Knowing something is this, and not that, will become more important as things move from single-issue-tangible to many-copies-digital.

  • YouTube is an amazing resource but the search options are mostly by name. The most challenging queries are for people who share names with pastors. One side effect from weekly sermons is regular content and what better way to reach the flock than via YouTube.
  • Websites used to have a .gov, .org, .com structure that hinted something was this and not that. In some recent research I found a dot-org domain that looked pretty legitimate. However, going to the About page showed that it wasn’t what it appeared to be.
  • Visual evidence used to be clear. Screens though are shaded windows. Rather than asking is something manipulated, the default is now to ask how something is manipulated.

In Ellen’s game, the goal is to give a precise clue.
In YouTube searches, the goal is to search a precise query.
In website scours, the goal is to find truthful facts.

As more information goes online there will be more, not less, statements about being at war with EastAsia. The skill we’ll all need, my daughters included, is separating one category from another. Danger words from winning words, helpful queries from unhelpful ones, real from fantasy.

Escaping College and Commodity Competition

When one product is similar to another there is competition. Businesses which compete on price lead to low-cost-high-volume winners. Thankfully, being dissimilar isn’t difficult. Many brands (Advil, Coca-Cola, Harvard) differentiate commodities by framing the context.
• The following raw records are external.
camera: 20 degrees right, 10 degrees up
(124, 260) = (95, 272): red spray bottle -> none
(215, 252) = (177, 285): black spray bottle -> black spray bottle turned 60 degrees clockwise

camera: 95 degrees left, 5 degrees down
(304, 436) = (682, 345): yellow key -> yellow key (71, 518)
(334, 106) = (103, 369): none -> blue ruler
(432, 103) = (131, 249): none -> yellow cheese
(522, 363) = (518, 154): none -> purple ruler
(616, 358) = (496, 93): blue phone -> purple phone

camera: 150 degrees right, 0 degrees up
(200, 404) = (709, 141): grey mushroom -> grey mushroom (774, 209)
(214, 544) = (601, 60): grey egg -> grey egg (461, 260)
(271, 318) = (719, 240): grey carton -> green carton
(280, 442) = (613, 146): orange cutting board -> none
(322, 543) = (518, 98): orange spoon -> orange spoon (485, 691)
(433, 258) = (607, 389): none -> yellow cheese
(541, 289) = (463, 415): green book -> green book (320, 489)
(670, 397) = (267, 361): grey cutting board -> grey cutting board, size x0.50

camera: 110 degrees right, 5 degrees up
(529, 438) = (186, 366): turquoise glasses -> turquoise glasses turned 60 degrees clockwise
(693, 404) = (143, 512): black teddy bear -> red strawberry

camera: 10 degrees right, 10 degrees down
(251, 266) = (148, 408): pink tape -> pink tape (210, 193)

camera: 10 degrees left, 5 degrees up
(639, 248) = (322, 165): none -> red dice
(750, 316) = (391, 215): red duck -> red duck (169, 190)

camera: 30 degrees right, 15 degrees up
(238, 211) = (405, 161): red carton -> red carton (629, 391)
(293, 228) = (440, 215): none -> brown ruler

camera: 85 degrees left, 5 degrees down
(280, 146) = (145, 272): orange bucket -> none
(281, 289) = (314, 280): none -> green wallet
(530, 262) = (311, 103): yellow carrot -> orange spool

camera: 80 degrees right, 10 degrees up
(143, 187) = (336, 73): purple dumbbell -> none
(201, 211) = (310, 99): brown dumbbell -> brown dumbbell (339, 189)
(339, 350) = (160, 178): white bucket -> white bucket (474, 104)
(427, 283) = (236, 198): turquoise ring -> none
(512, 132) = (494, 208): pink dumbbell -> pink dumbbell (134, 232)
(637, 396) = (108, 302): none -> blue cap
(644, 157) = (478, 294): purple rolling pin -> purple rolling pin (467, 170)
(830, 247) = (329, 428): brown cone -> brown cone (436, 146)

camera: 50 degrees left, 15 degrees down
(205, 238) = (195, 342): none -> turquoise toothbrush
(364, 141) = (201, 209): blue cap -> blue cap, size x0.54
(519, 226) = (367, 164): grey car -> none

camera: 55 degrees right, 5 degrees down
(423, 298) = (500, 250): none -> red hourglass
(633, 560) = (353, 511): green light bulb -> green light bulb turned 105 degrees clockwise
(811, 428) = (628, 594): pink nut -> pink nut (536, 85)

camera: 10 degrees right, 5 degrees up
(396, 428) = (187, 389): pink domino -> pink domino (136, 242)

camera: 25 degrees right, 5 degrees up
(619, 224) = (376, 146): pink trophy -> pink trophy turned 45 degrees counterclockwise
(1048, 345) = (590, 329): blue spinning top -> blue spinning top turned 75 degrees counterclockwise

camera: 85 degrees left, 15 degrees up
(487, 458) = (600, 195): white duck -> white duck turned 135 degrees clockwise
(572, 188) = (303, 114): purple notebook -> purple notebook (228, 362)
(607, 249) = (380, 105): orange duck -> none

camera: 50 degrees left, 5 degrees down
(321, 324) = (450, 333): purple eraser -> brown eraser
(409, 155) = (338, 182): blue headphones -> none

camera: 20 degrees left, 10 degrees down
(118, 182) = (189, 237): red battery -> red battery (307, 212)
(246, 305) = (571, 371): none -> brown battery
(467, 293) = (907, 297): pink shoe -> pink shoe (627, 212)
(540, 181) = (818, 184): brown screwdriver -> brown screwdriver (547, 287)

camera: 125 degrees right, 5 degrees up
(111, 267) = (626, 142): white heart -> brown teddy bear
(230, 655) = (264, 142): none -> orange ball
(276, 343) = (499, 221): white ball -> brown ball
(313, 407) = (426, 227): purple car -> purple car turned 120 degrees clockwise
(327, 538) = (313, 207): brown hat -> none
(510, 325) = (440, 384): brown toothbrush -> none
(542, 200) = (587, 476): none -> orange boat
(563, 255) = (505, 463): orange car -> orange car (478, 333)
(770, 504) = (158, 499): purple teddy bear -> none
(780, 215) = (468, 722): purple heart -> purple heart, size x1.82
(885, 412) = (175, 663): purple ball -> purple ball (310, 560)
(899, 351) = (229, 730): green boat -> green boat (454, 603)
Differentiation avoids the market mechanism. But that doesn’t mean things will be easy. Being the low-cost provider or being different both take extreme amounts of work. That said, jobs-to-be-done thinking may lead to a slightly easier slog

The JTBD idea is updated on Twitter, but Michael Horn’s TAG brought up an easy idea for escaping competition. Instead of asking who are your customers, ask what do customers want?

Typically businesses count things. This is easy data. Plus, the more math the less career risk: a bit of math in itself.

Through their book, Choosing College, Horn and Bob Moesta encourage people to think about new categories. To count less and consider more. Get past demographics (high school graduate) and to demands (level-up).

What is the demographic profile of someone who eats at Panera Bread? That’s a hard question. However, what’s the JTBD of someone who eats at Panera Bread? That’s easier. Ron Shaich explained that Panera is “the kind of space where you want to sit and do an interview, a place for a bible study group, for a team meeting.” 

People hire Panera for group space and bagel spreads. That’s the JTBD. That’s the differentiation.

Being different is easier—though not easy—because it offers many directions. If a business competes on price, that’s it. If a business finds a new JTBD they might have that market all to themselves, temporarily.